Schultz plans to send a letter to Mayor Bruce Botelho and the Juneau Assembly later this week, asking that fluoride be put back in drinking water.
Meanwhile, doctors and dentists are encouraging patients to take fluoride supplements daily. This will mean added costs for parents, because fluoride supplements are available only through prescription, Schultz said.
In response, Fred Meyer is ordering additional quantities of fluoride supplements, and has put generic tablets on sale for $1.99 per 100 tablets for 1 and 0.5 milligram sizes, said Rob Boley, a spokesman for the retail chain based in Portland, Ore.
Pediatrician Dr. Amy Dressel sent out a general letter on Friday telling medical providers to administer fluoride supplements with suggested dosage amounts.
Dressel tells breast-feeding mothers to drink city water so they can get fluoride to their babies, she said. She administers fluoride supplements to children who live at houses with well water. Also, only two dental providers accept Denali KidCare - a form of Medicaid insurance for dental care, Dressel said. If Juneau sees increased amounts of dental decay, the two providers may not be able to handle the increased loads, she said.
"It's a huge issue because kids need fluoride in their teeth to grow," Dressel said.
The issue started after the Public Works Department was trying to find ways to reduce copper levels in the treated wastewater. Copper levels have not exceeded water quality standards, but have been out of compliance with the EPA permit at the wastewater plant, Utilities Superintendent Scott Jeffers said.

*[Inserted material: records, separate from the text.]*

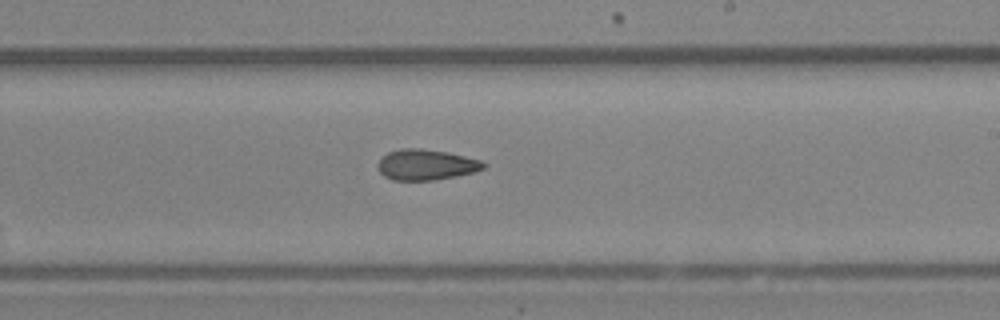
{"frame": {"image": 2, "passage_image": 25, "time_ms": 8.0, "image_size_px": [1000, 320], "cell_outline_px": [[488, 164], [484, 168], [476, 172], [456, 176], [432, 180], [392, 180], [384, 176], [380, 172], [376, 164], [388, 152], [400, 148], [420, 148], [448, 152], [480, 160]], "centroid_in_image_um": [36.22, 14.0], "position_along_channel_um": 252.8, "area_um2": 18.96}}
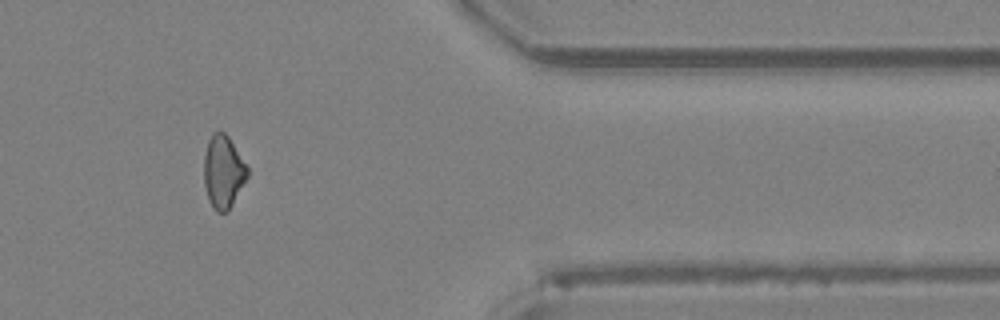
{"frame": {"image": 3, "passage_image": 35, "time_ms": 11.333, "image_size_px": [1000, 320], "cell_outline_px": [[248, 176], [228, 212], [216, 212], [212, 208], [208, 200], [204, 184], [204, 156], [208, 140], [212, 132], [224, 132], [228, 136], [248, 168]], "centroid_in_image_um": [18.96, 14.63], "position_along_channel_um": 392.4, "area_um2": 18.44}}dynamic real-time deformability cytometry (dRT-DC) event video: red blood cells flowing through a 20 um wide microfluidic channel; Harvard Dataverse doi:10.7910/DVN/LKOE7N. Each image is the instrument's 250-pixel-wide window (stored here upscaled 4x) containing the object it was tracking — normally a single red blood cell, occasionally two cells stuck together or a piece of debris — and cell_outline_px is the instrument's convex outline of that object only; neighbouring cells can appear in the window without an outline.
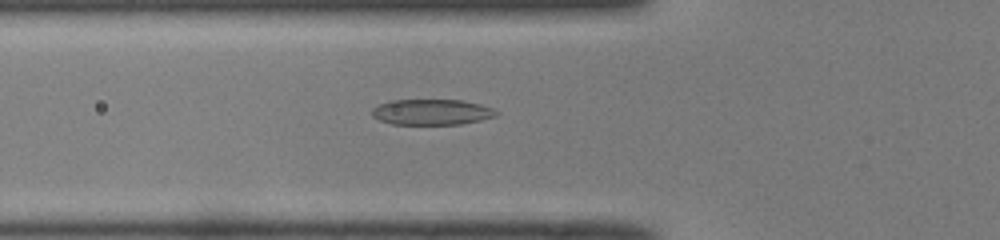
{"species": "common noctule bat (a hibernating species)", "species_latin": "Nyctalus noctula", "temperature_condition": "room temperature", "stored_images_in_passage": 41, "camera_frame_rate_fps": 3000, "um_per_image_px": 0.085, "animal": {"sex": "male", "body_mass_g": 19.0, "forearm_length_mm": 50.8}, "frame": {"image": 1, "passage_image": 9, "time_ms": 2.667, "image_size_px": [1000, 240], "cell_outline_px": [[500, 112], [496, 116], [480, 120], [460, 124], [392, 124], [380, 120], [372, 116], [372, 108], [388, 100], [460, 100], [480, 104], [492, 108]], "centroid_in_image_um": [36.69, 9.52], "position_along_channel_um": 89.1, "area_um2": 18.55}}
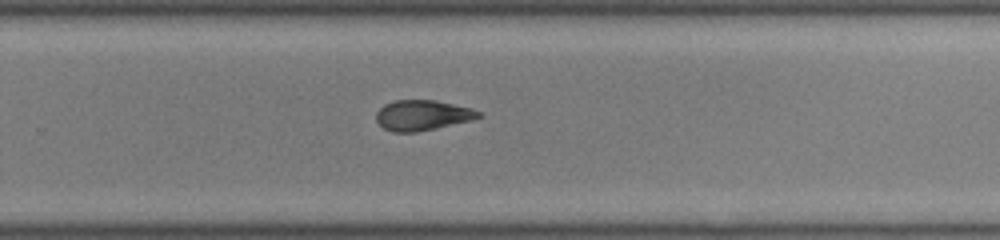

Officials were researching ways to lower those levels and found data that shows fluoride impacts lead pipe systems, Buck said. Public Works has not found any data showing the impacts of fluoride on copper, he said. That is why the department wants to conduct a one-year test of whether fluoride causes the copper in residents' pipes to leach.
"It's a significant enough issue that (the state Department of Environmental Conservation) and EPA have put limits on how much copper can go into the Mendenhall River," Buck said.
The strict copper standards, set by DEC, are because of the damaging effects copper has on freshwater aquatic life in the Mendenhall River and the Mendenhall Wetlands State Game Refuge, Buck said.
Copper can kill aquatic life, stunt its growth and cause decreased fertility, said Rebecca Smith, an environmental specialist at DEC. Copper can bond to the gills of fish, and cause problems with in chemical balance, she said.
The copper limit in the EPA permit was set at 8.36 parts per billion, Jeffers said. Since the city turned off fluoride, copper concentrations in the treatment plant's effluent have dropped from an average of 16.7 parts per billion in fiscal year 2003 to 13.9 parts per billion so far for fiscal year 2004, he said.
Besides shutting off the fluoride, the city is trying to get EPA to change the copper standards outlined in the permit, Buck said.
If EPA disagrees, Jeffers said the city is prepared to investigate other water treatment options.
Water fluoridation provides a more frequent exposure of fluoride to the teeth than topically applied gels, said Brad Whistler, dental officer with the state Department of Health and Social Services. It costs about 98 cents per person for a community the size of Juneau, he said.
Community water fluoridation was recognized by the U.S. Centers for Disease Control and Prevention as one of the top 10 public health accomplishments of the last century, Whistler said.
Studies have shown a reduction in tooth decay due to water fluoridation to be as much as 60 percent in baby teeth and 35 percent in permanent teeth, Whistler said.
Fluoride makes the tooth enamel more resistant to acid production and promotes repair of enamel after exposure to acids, Whistler said.
Buck said he was not required to notify the medical community but said, in retrospect, that he should have. Eventually a medical provider noticed that the fluoride levels were low.
On Friday, Buck sent a letter to health care professionals notifying them the fluoride had been turned off. He said the drop in copper levels so far would not be enough to recommend the removal of fluoride from the system and it may be restored July 1.